### Supplied text
====
Sy Hersh’s book on Bin Laden killing rejects U.S. story, says Saudis financed hiding of Qaeda leader

DEMOCRACY NOW

Investigative journalist Seymour Hersh PHOTO/Yahoo

PRESIDENT BARACK OBAMA: Today, at my direction, the United States launched a targeted operation against that compound in Abbottabad, Pakistan. A small team of Americans carried out the operation with extraordinary courage and capability. No Americans were harmed. They took care to avoid civilian casualties. After a firefight, they killed Osama bin Laden and took custody of his body.

AMY GOODMAN: So, that was President Obama speaking in May 2011. Sy Hersh, your new book, titled The Killing of Osama bin Laden, you argue the official account of how bin Laden was found and killed was deceptive. Explain what you think really happened, and talk about the role of Saudi Arabia, Pakistan and, of course, the United States.

SEYMOUR HERSH: Well, one of the myths that was created was that we discovered where he was living. Abbottabad is about 50 or 60 miles from the capital of Islamabad. It’s a hilly, higher elevation. And in the summer, it’s a resort place for many of the people who go—many of the people in the government and the military take their vacations there. It’s sort of a Pakistani Martha’s Vineyard, if you will. And anyway, he was there.

What I know, as in “know,” is there was a walk-in, that in August of 2010, a Pakistani—I can say right now, he was a colonel in the regular army, not in the ISI, the Pakistani intelligence service, which is a very tough bunch, a separate group. He was an officer who had been passed over for general or whatever, and was—came into our embassy. We have a station chief there who’s quite—quite competent guy named Jonathan Bank. And he went in to him and said, “We’ve had bin Laden for four years.” ISI got him. The Pakistani intelligence service picked him up probably in the Hindu Kush area, in the areas—the mountain area between Pakistan and Afghanistan—where we thought he was. He had been on the run for—let’s see, since late 2011, when we drove him out of Afghanistan into the mountain region. And we finally got him. We looked for him. We thought we had him in ’02. There was a firefight that nobody knows about yet, with the SEALs. But anyway, we finally got him because of a walk-in. And you have to know, in the business of the CIA, protecting a walk-in is the most important thing. And so, a walk-in. And so, if you have a bunch of people somewhere in the basement, intelligence officers working on trying to track him through couriers, you may let them think that they did do it, because that’s just the way it works in the CIA. You know, they don’t always tell the truth to their people that work for them, when it comes to protecting a source, somebody who walks in.

And where I was dumb—you know, this story, I initially wrote much of this in the London Review, oh, about—last year sometime, caused a lot of trouble then. And what I did then, I was so naïve. I thought I had a dog-that-didn’t-bark issue. I thought, I’m going to put the name of Bank in there, high in the story, in the—maybe seven, eight graphs into the story. I’m going to say the walk-in went to Jon Bank. And that’s—I was going to take a chance that Bank would not succumb to pressure. A knew a lot about him. He’s a Harvard grad, very bright guy, very competent. And I just didn’t think he would be trotted out by the CIA to say, “What? What’s Hersh writing about? I don’t know anything about a walk-in.” And I thought the fact that I named him and he said nothing after I wrote the story would be important to the media. But it wasn’t, and nobody paid a bit of attention. And he didn’t do—he didn’t. Instead, they trotted out a retired guy that was plugging a book, named Morell, whose book was—let’s see, I think it was 53 pages of criticism by the Senate Intelligence Committee for something like 78 lies, or maybe it’s 78 pages for 53 lies, that had been published. They just trashed him for the book. And yet, he would go on on television and go after me, nobody asking him about his previous lies in his book. Anyway, big deal.
====
### Supplied entries

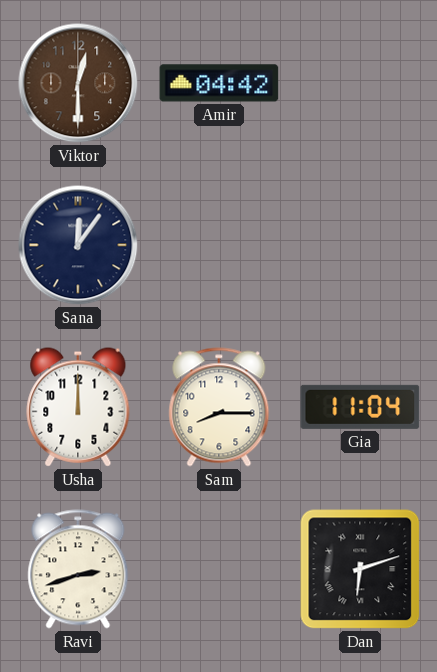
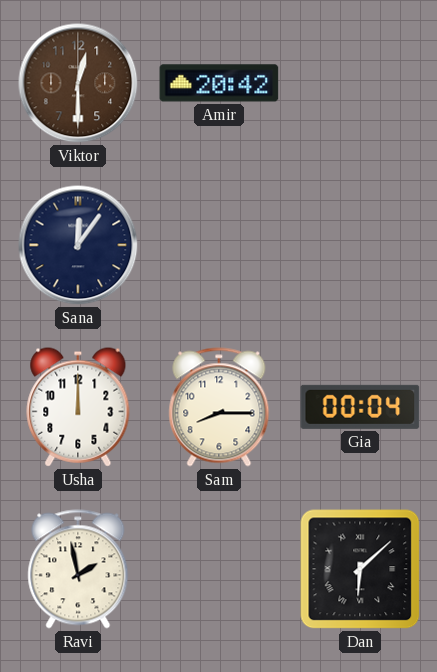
Amir: 04:42 -> 20:42
Gia: 11:04 -> 00:04
Ravi: 2:42 -> 1:58
Dan: 6:12 -> 6:08
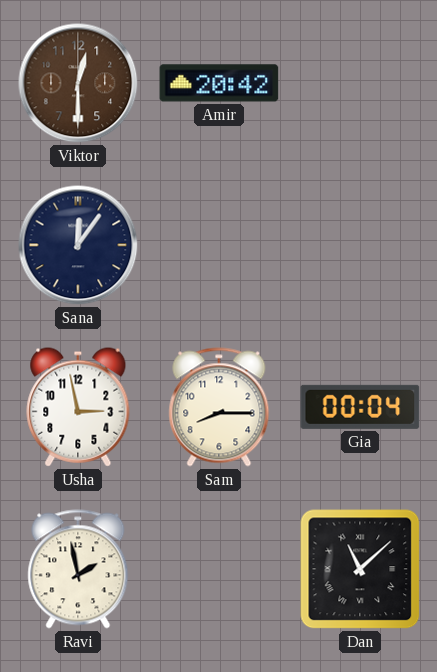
Usha: 12:00 -> 2:58
Dan: 6:08 -> 11:08
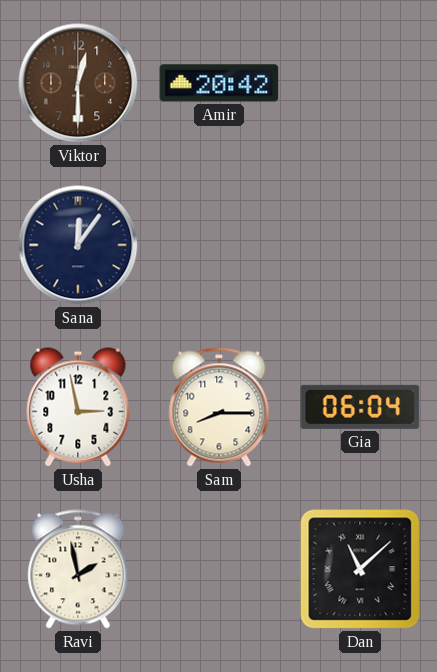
Gia: 00:04 -> 06:04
====
### List of tasks
A – In the Hersh interview, how far from Islamabad does Hersh say Abbottabad is?
B – Write the next part of the Hersh interview on the bin Laden killing, picking up after its last sentence.
The records have no connection to the Hersh interview.

### Answers to the exercises
A – About 50 or 60 miles.

B –
What’s important is, the story we got is that—and I must say, when you do a story like I did, I did have more contact with people in the ISI after I wrote. I learned much more, that was totally—gave me much more flesh on the skimpy bones I guess I had. The first thing the Pakistani high-level—very close to the Saudis. The two generals in charge, General Kayani, who was at the time head of the army, and General Pasha, head of the Pakistani intelligence service, were the two key guys for us. And why so we—Pakistan is very important to us, because they have over a hundred bombs, and it’s one of the big national security issues for us constantly. Where are the bombs? Are they telling us the truth? Are they keeping some out of the count? As somebody once said to me, “Are they hiding a few bombs in the tall grass along the runway somewhere?” And that’s always our worry.

AMY GOODMAN: Nuclear bombs, you’re talking about.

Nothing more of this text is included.